I saw a policewoman with a four-foot long baton hanging around that intersection with other Palo Alto police. I saw other police units nearby. I saw a riot squad–in full gear– marching in, I think, four abreast. I saw ambulances leaving the area, one with its sirens wailing and lights going.

It was all kind of surreal. I think the demonstration was not large. Yet these anarchists have provoked a heavy-handed reaction which should disturb any lover of freedom. The sight of that riot squad seemed more like troops of a totalitarian state–the exact opposite of what anarchists would advocate. I am now at Hamilton and Bryant, as I write this. The police have cordoned off an eight square block area, from Alma to Bryant, along University. Bryant is open, and Alma is open. But University is not. High, Emerson, and Ramona are not. A helicopter is circling overhead.

This is the heart of Palo Alto’s downtown on a Saturday night. I see the kids who would normally be in the bars walking east on Hamilton. There’s not much revelry tonight.

Italy issues arrest warrants for kidnappers and victim in ‘extraordinary rendition’

The BBC reports that an Italian judge has issued warrants for the arrest of 13 people in the 2003 abduction of an Islamic cleric in Milan.

Osama Mustafa Hassan, also known as Abu Omar, was already being investigated in Italy as part of a terrorism inquiry.
Italian prosecutors believe the operation was part of a controversial US anti-terror policy known as “extraordinary rendition”.

So another Milan-based judge has issued an arrest warrant for the imam.

What I’ve been working on…

Yes, it’s been a while since I’ve posted. I’ve been working on the paper for submission with my graduate program application as an academic writing sample.

In this paper, I examine the shift in information authority in our society, observing that all the traditional sources of information, i.e. news, academia, and government agencies, are under attack, and that the Internet is likely to do little better, essentially rehashing information from the other sources. I illustrate that the attack on academia as elitist is a distraction from a much more real class war being waged against everyone who is not in power.

It is a much more massive paper than I intended for the purpose of a graduate program application; and now I can only worry and wait.

Famous last words: Iraqi insurgency in death throes

General John Abizaid, top U.S. military commander in the Persian Gulf, directly contradicted Vice President Cheney’s comments that the Iraqi insurgency was in its death throes, in testimony before the Senate Armed Services Committee. Democrat and even some Republican senators expressed considerable skepticism on progress of the war, “with U.S. deaths now surpassing 1,700 since the war began in March 2003.”

Abizaid told the panel: “I believe there are more foreign fighters coming into Iraq than there were six months ago.” As to the overall strength of the insurgency, Abizaid said it was “about the same” as six months ago.
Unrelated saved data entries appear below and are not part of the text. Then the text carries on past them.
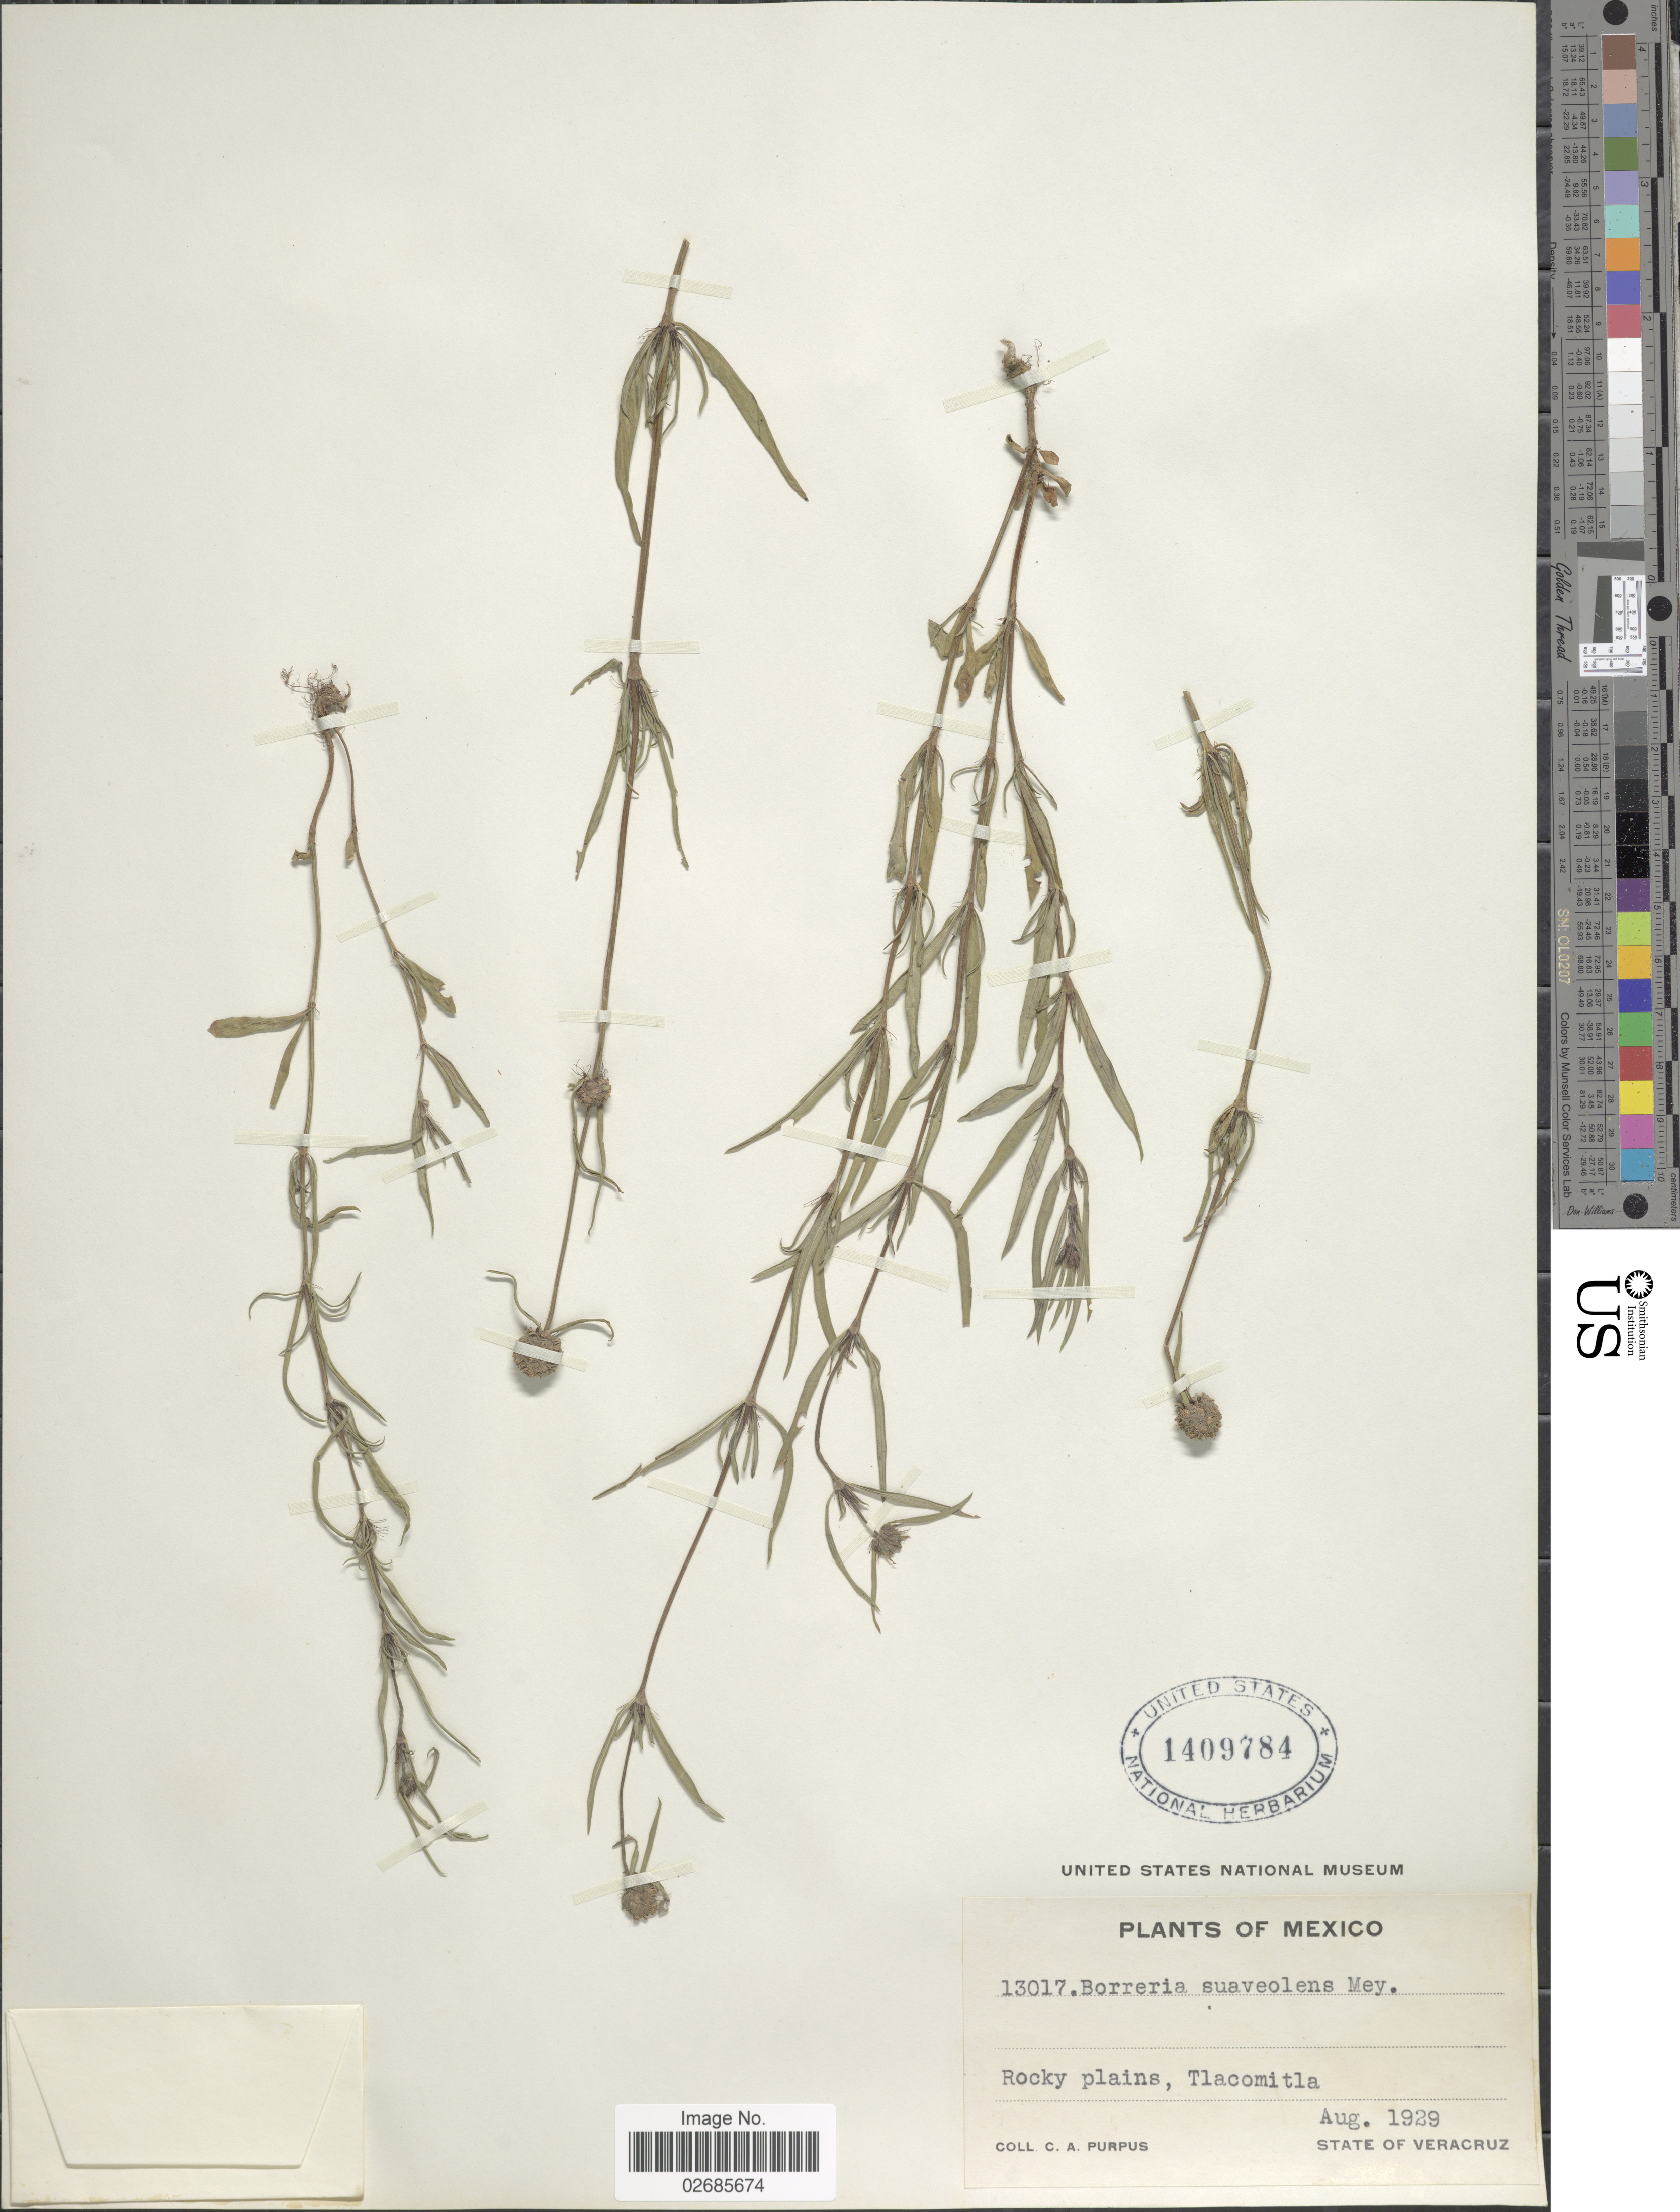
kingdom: Plantae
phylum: Tracheophyta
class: Magnoliopsida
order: Gentianales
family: Rubiaceae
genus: Borreria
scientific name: Borreria suaveolens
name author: G. Mey.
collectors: C. A. Purpus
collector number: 13017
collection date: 1929-08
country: Mexico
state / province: Veracruz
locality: Rocky plains, Tlacomitla, State of Veracruz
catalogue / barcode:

Global spending on arms exceeds $1 trillion

If you thought you were safer with Bush in the White House, you might want to consider that global spending on arms has exceeded $1 trillion “for the first time since the height of the Cold War”:

Once again, America was by far the greatest spender on arms. In 2004, it spent $455bn, an increase from 2003 of 12 per cent, fuelled largely by the investment in President George Bush’s “war on terror”. America’s foreign aid spending is around 4.1 per cent of its arms bill. Britain, the second largest arms spender, spent $47bn – a tenth of the US total.